| SELECTED EXTRACT |
%%

My sister-in-law sent me some old photos (remember Polaroids?) yesterday, of me and my mom and then, me and my dad. And a birthday cake. Obviously, Dad had taken one of the pair of us, then Mom switched places and took one of Dad and me.
They didn’t do selfies in 1985.
Looking at these unexpected pics, and me, with my 1980′s hair and slender face and figure (holy crap, I was skinny) made me start thinking of other pics I’ve seen of me. I’m never satisfied with my appearance. My nose is too pointy, my chin is too round and–in recent years, especially–I’m too fat and too OLD. I’m convinced the rest of the world sees me this way, too, and spend far too little time in front of a mirror because really, why bother? I know what I see in those photos, and dammit, Jim, I’m not a magician. (Though I am an old school Star Trek fan.)
There is only one photograph I’ve ever seen of me which didn’t bring this stomach-sinking reaction, however, and I’m hoping it’s really the way people see me. It was in my husband’s sister’s wedding album, and I didn’t expect to see me there in one of those grouped shots. I wasn’t in the wedding party, but my children and husband were–I was happy to have escaped that particular torture. But I think I’d followed the group along to drop off snacks for the kids so they didn’t start whining, and my new sister-in-law grabbed me and made me pose with the bunch.

%%

| DATA UNDER STUDY |
%%

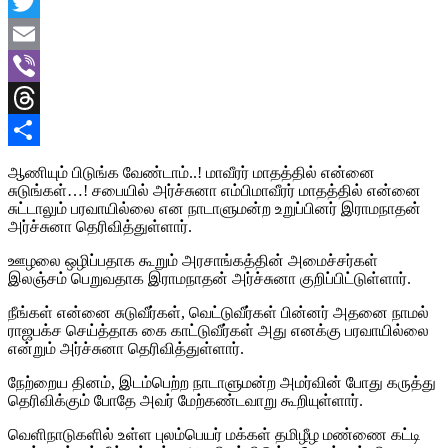
Facebook
Twitter
Email
Viber
Threads
Share
ஆணியும் பிடுங்க வேண்டாம்..! மாவீரர் மாதத்தில் என்னை
சுடுங்கள்…! சபையில் அர்ச்சுனா எம்பிமாவீரர் மாதத்தில் என்னை
சுட்டாலும் பரவாயில்லை என நாடாளுமன்ற உறுப்பினர் இராமநாதன்
அர்ச்சுனா தெரிவித்துள்ளார்.
ஊழலை ஒழிப்பதாக கூறும் அரசாங்கத்தின் அமைச்சர்கள்
இலஞ்சம் பெறுவதாக இராமநாதன் அர்ச்சுனா குறிப்பிட்டுள்ளார்.
நீங்கள் என்னை சுடுவீர்கள், வெட்டுவீர்கள் பின்னர் அதனை நாமல்
ராஜபக்ச செய்த்தாக கை காட்டுவீர்கள் அது எனக்கு பரவாயில்லை
என்றும் அர்ச்சுனா தெரிவித்துள்ளார்.
நேற்றைய தினம், இடம்பெற்ற நாடாளுமன்ற அமர்வின் போது கருத்து
தெரிவிக்கும் போதே அவர் மேற்கண்டவாறு கூறியுள்ளார்.
வெளிநாடுகளில் உள்ள புலம்பெயர் மக்கள் தமிழீழ மண்ணை கட்டி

%%

| EXERCISE DIRECTIONS |
Copy the whole piece about old family photos, from its first word to its last, without changing anything.

| EXERCISE OUTPUT |
My sister-in-law sent me some old photos (remember Polaroids?) yesterday, of me and my mom and then, me and my dad. And a birthday cake. Obviously, Dad had taken one of the pair of us, then Mom switched places and took one of Dad and me.
They didn’t do selfies in 1985.
Looking at these unexpected pics, and me, with my 1980′s hair and slender face and figure (holy crap, I was skinny) made me start thinking of other pics I’ve seen of me. I’m never satisfied with my appearance. My nose is too pointy, my chin is too round and–in recent years, especially–I’m too fat and too OLD. I’m convinced the rest of the world sees me this way, too, and spend far too little time in front of a mirror because really, why bother? I know what I see in those photos, and dammit, Jim, I’m not a magician. (Though I am an old school Star Trek fan.)
There is only one photograph I’ve ever seen of me which didn’t bring this stomach-sinking reaction, however, and I’m hoping it’s really the way people see me. It was in my husband’s sister’s wedding album, and I didn’t expect to see me there in one of those grouped shots. I wasn’t in the wedding party, but my children and husband were–I was happy to have escaped that particular torture. But I think I’d followed the group along to drop off snacks for the kids so they didn’t start whining, and my new sister-in-law grabbed me and made me pose with the bunch.